Federal Election 2016: political signage removed to make way for new blood

Constituents of three consecutive south east Queensland seats are on the cusp of perhaps the biggest change ever seen in the region.

With the former members of Wide Bay, Fairfax and Fisher not contesting the July 2 election, electorate office signage has now been removed.

The ABC has been told this is in accordance with a directive from the Department of Finance.

Staff will remain in the offices during the caretaker period to assist voters with matters of a federal nature.

The three electorates include Gympie in the north to Landsborough in the south and take in coastal areas of Maroochydore and Noosa and west into the hinterland towns of Maleny and Mapleton.

The retiring deputy prime minister Warren Truss has held the seat of Wide Bay for the Nationals since 1990, the Palmer United Party leader Clive Palmer nabbed the seat of Fairfax in 2013 and the LNP's retiring member Mal Brough is bowing out of Fisher which he's also held since 2013.

Cusp of change

Lecturer in politics at the University of the Sunshine Coast, Bron Stevens, said it was rare to have three consecutive federal seats being vacated at the one time, particularly in an area with a strong LNP following.

"The Coast has had quite a lot of stability in its seats over the years.

"If we go back to before the last election, both Peter Slipper and Alex Somlyay had been there for quite a long time and of course Warren Truss has been there for a long time so we are seeing unprecedented lack of stability."

But she said stability had its downside with voters in the region "quite rightly" feeling ignored by both major parties.

That resulted in a backlash at the 2013 election in Fairfax when Mr Palmer won the seat, but she said now voters maybe even more cautious to leave the major parties.

"Clive Palmer, in the eyes of many voters, has been a really big disappointment and so I'm just wondering whether the effect will be to drive the voters back to the more traditional model of voting for the Coalition, even though the instability in Fisher particularly has been a bit disillusioning for the voters."

The LNP's outgoing member for Fisher Mr Brough announced earlier this year that he would not contest the next federal election.

Ms Stevens said the dilemma for voters now, was what action they could take.

"One of the problems with leaping into an independent is you need to know a bit about them ... an independent might be a choice to stir up both government and opposition to think a bit more about the coast but voters would need to know quite a lot (about them).

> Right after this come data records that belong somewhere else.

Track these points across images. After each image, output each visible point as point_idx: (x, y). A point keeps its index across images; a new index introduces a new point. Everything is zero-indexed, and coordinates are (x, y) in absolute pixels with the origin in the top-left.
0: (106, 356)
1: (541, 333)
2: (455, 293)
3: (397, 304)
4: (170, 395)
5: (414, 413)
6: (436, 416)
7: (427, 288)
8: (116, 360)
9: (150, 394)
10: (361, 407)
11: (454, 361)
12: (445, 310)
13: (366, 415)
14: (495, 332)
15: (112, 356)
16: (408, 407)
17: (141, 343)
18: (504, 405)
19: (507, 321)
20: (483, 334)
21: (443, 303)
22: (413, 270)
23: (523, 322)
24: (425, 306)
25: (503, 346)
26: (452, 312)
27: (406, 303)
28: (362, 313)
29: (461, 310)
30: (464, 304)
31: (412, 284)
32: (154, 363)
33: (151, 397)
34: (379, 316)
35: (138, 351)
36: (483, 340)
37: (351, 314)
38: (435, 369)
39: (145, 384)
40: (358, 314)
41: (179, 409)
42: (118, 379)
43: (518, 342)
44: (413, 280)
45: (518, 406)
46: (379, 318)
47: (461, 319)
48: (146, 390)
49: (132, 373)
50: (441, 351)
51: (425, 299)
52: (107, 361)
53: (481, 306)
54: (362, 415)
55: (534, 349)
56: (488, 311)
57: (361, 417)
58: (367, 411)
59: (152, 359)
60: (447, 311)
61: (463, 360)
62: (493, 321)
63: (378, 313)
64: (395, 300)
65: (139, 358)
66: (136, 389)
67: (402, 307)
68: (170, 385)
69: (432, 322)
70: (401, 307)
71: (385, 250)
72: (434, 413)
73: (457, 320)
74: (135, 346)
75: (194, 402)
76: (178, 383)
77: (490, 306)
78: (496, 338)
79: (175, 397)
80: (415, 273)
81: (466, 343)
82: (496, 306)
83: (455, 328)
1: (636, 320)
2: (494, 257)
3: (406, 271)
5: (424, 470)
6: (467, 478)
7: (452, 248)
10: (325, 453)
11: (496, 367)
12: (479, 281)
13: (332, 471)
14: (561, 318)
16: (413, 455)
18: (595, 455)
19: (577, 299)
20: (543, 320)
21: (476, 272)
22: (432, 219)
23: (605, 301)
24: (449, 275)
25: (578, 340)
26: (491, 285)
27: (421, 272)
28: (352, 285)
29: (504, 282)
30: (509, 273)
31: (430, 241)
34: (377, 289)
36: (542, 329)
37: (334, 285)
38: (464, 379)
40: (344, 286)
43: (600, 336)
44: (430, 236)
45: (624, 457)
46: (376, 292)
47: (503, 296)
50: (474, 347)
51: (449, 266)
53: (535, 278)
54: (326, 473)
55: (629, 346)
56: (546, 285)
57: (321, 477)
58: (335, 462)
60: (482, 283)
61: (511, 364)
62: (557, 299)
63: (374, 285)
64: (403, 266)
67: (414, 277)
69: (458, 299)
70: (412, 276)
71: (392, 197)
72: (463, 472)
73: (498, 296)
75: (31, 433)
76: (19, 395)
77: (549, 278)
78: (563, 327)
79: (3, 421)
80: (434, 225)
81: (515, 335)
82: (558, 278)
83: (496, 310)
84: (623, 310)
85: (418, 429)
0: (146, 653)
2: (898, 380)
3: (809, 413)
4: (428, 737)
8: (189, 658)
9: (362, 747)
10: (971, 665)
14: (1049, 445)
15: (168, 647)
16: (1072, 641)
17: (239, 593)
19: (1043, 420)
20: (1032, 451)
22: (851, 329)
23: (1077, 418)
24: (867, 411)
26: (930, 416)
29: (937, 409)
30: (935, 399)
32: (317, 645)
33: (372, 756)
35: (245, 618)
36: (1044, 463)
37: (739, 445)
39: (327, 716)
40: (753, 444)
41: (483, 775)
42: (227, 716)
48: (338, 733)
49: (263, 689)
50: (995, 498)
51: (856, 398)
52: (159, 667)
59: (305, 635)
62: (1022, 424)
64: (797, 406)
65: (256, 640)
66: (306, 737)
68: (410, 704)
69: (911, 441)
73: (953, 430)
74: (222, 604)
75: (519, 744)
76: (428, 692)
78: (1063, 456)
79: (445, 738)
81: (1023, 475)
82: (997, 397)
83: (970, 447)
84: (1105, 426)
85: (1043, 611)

"The only option, if the coast really wanted to get noticed, would be to vote Labor but none of the polls seem to be indicating that would happen."

Ms Stevens said because of a loss of the "personal vote" in seats with a retiring member, there could be a trend for those seats to go to a strong independent.

"Lindsay Tanner for example retired and his seat went to a Green, so if there was a really good independent candidate that people felt they could rely on, this could be their opportunity especially in Fisher I would've thought."

Nominations for the House of Representatives and Senate candidates close on at midday on June 9 and bulk nominations close on June 7.